The Great Backyard Bird Count is 25 years old! ‘Citizen science’ is still going strong!
It’s a given that when the Great Backyard Bird Count begins Friday, Steve and Janet Kistler of Hart County, Kentucky, will be joining in. They’ve done so every year since the now-global tradition began 25 years ago.
For Moira Dalibor, a middle-school math teacher a couple of hours away in Lexington, this will be the first count. She’s leading a group of students and parents to an arboretum for an exercise in data-gathering.
They’re expected to be among hundreds of thousands of people around the world counting and recording over four days. Last year, about 385,000 people from 192 countries took part in the Great Backyard Bird Count, or GBBC.
“Every year we see increased participation,” and 2022 was a big jump, says Becca Rodomsky-Bish, the project’s leader at the Cornell Lab of Ornithology, in Ithaca, New York, which organizes the count along with the National Audubon Society and Birds Canada.
In India, which had the highest participation outside the U.S. last year, tens of thousands of people submitted bird checklists — a 28% increase from 2021.

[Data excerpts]

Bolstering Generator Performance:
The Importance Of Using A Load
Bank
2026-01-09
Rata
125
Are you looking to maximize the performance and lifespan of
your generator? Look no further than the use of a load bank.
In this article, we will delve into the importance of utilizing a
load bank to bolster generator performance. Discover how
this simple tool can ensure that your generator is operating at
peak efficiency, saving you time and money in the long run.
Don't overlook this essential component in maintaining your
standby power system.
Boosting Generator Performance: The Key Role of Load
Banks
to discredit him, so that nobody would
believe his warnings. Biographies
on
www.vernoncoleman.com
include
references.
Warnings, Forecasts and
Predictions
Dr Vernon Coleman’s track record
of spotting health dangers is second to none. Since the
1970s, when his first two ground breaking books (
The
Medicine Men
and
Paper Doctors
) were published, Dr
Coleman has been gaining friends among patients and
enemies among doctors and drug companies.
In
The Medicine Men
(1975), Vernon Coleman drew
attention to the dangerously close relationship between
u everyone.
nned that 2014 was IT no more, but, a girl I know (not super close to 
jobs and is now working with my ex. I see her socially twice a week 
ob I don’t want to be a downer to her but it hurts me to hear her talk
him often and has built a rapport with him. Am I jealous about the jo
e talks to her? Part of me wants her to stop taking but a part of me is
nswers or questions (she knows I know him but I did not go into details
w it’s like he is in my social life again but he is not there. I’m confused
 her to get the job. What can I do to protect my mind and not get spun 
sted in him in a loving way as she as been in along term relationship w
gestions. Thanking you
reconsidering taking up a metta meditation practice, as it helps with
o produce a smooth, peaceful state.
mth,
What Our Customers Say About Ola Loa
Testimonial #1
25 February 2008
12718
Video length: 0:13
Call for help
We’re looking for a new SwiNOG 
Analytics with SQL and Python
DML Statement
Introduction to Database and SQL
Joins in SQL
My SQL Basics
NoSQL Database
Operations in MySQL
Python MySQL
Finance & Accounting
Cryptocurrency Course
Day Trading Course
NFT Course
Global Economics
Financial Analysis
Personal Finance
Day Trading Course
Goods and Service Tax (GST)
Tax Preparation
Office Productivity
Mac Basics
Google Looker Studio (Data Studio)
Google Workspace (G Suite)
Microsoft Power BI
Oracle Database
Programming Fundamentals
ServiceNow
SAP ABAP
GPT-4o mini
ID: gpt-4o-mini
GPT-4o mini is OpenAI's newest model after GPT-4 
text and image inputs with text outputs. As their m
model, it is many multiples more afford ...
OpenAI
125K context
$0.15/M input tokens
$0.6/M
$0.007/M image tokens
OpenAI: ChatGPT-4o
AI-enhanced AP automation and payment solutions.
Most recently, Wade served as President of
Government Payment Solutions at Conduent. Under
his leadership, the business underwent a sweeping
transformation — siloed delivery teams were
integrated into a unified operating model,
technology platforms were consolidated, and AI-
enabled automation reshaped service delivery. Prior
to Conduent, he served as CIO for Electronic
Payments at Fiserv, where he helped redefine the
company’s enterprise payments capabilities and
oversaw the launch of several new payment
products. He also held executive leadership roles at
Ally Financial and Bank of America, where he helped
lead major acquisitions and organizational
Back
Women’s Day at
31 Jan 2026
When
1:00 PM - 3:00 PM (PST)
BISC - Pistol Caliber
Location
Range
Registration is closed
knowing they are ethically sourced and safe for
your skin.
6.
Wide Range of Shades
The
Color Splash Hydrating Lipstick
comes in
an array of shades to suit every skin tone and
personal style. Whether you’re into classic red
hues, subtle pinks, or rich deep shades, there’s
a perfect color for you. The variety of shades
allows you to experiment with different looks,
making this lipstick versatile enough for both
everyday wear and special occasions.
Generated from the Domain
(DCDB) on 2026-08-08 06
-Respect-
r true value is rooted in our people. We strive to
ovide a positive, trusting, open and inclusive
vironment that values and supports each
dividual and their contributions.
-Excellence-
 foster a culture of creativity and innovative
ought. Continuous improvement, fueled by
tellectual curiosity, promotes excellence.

Work item :: Pick up the article on the Great Backyard Bird Count after its last sentence and continue it. None of the rows above are required for this work.

Reply to the exercise ::
This global data goes into the eBird database used by scientists for research on bird populations, which have declined sharply overall in past decades. It’s part of a rise in “citizen science” projects in which volunteers collect data about the natural world for use by researchers.
And if it gets more people interested in bird-watching, so much the better, says Steve Kistler.
“It’s fun and important to get the numbers, but it’s just a joyful thing to do,” says Kistler, 71, who leads bird-watching trips near his home and abroad.
Many bird watchers use eBird year-round, and it has collected huge amounts of data — often between 1 million and 2 million bird checklists a month from around the world in the past couple of years, says Rodomsky-Bish.
Those numbers help researchers track the ups and downs of various species, which then helps determine the direction of conservation efforts.
“The net number of birds around the world — we’re losing them,” says Rodomsky-Bish.
A 2019 study by Cornell researchers found there were 3 billion fewer birds in North America than in 1970.
“The bad news is that the declines are coming out strong and hard in the data,” Rodomsky-Bish adds. “The good news is if we didn’t have that data, we wouldn’t know. And that helps a lot of areas take direct action.”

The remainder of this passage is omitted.